Taking all of this into account, the only responsible and reasonable policy for an individual or organization to take regarding this issue is one similar to that taken by ARZA, the Association of Reform Zionists of America, whom I applaud. ARZA sent out this statement on March 12:

“Iran threatens America as well as Israel with its efforts to create a nuclear weapon, its ongoing support of terrorism like the groups in Gaza that are sending rockets into Israel currently, and its support of Islamic fanaticism aimed at the destruction of the West,” stated Rabbi Robert Orkand, President of ARZA, The Association of Reform Zionist of America, after returning from two weeks in Israel as a member of the Conference of Presidents of Major American Jewish Organizations and the Boards of the Jewish Agency for Israel and the World Zionist Organization. Iran and the turmoil in the Middle East dominated every conversation with Israeli leaders and foreign policy experts.

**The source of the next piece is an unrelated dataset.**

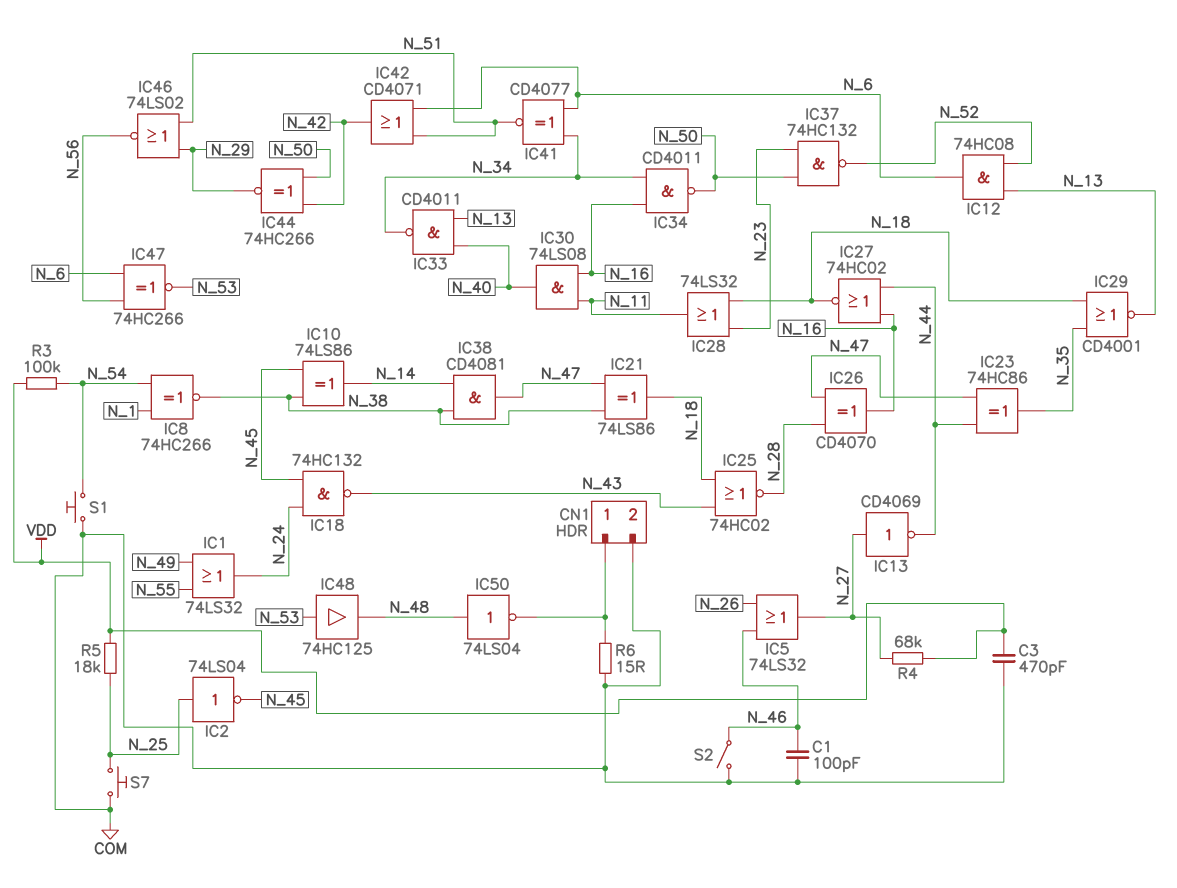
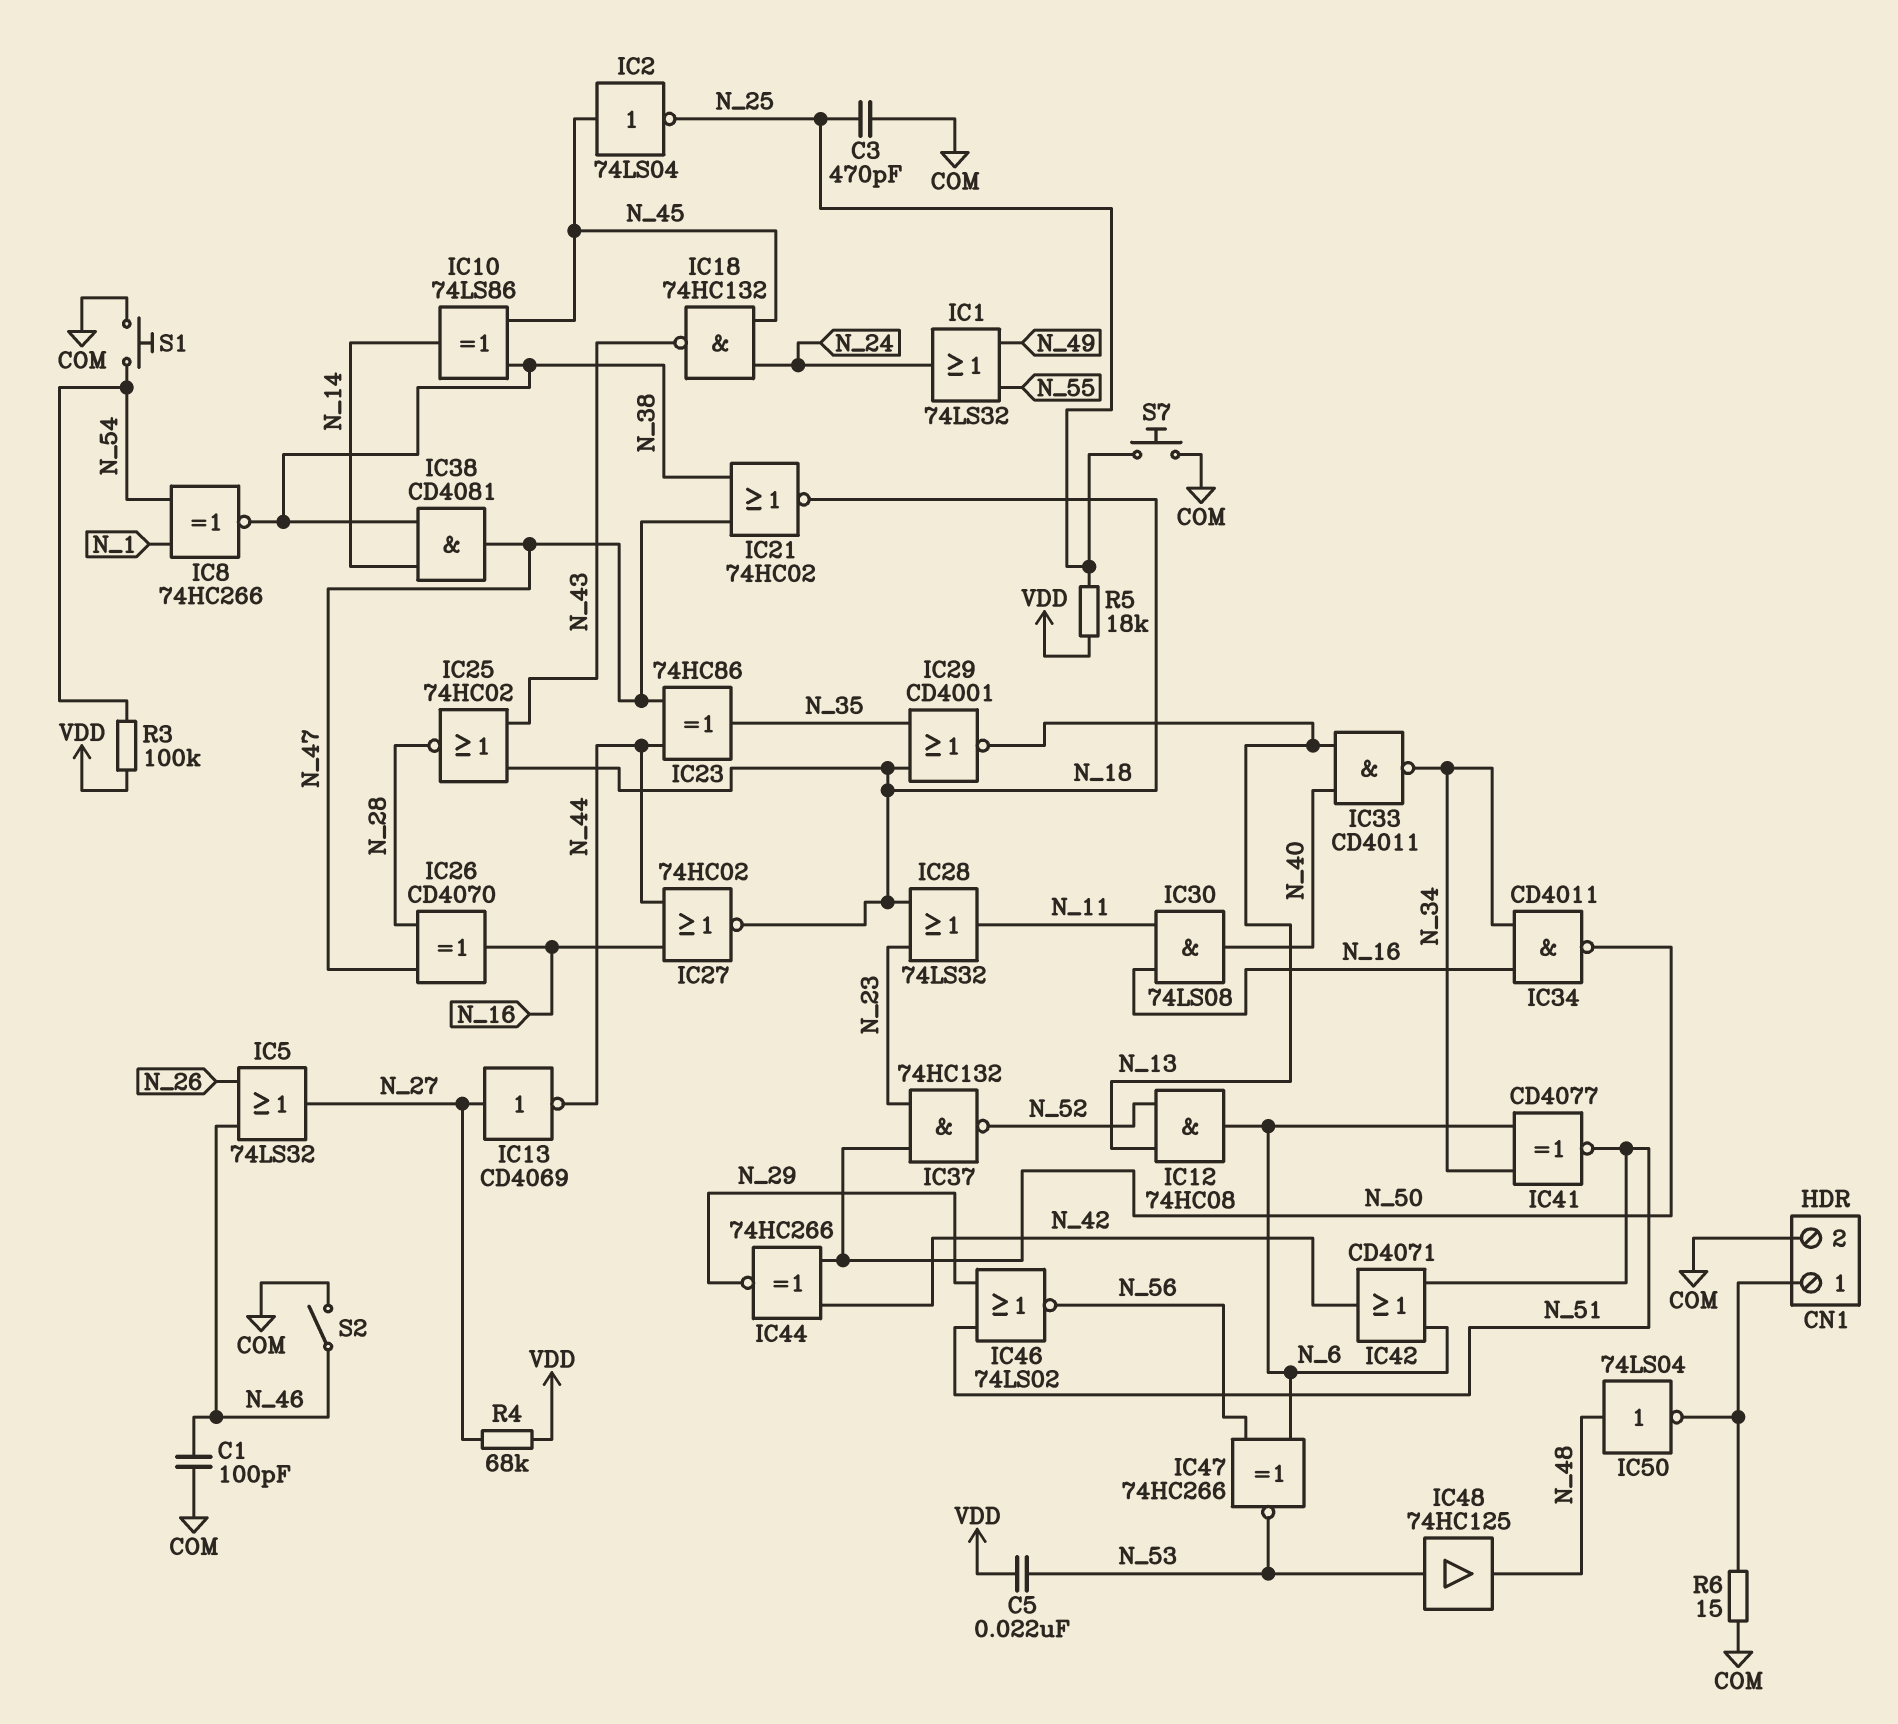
C3: 470pF (COM, VDD) -> 470pF (COM, N_25)
C5: none -> 22nF (N_53, VDD)
IC2: NOT 74LS04 (in N_25, out N_45) -> NOT 74LS04 (in N_45, out N_25)
IC21: XOR 74LS86 (in N_38, in N_47, out N_18) -> NOR 74HC02 (in N_38, in N_47, out N_18)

“ARZA affirms that Israel must always have the final word on decisions concerning its own defense” remarked Rabbi Daniel Allen, Executive Director of ARZA who was also part of the study mission.

Finally, ARZA joins the Government of Israel in supporting the efforts of President Obama to find a diplomatic way to convince Iran that it should cease all nuclear activity. However, if such an effort is not successful, all means necessary should be used to end the nuclear ambitions of the Iranian regime.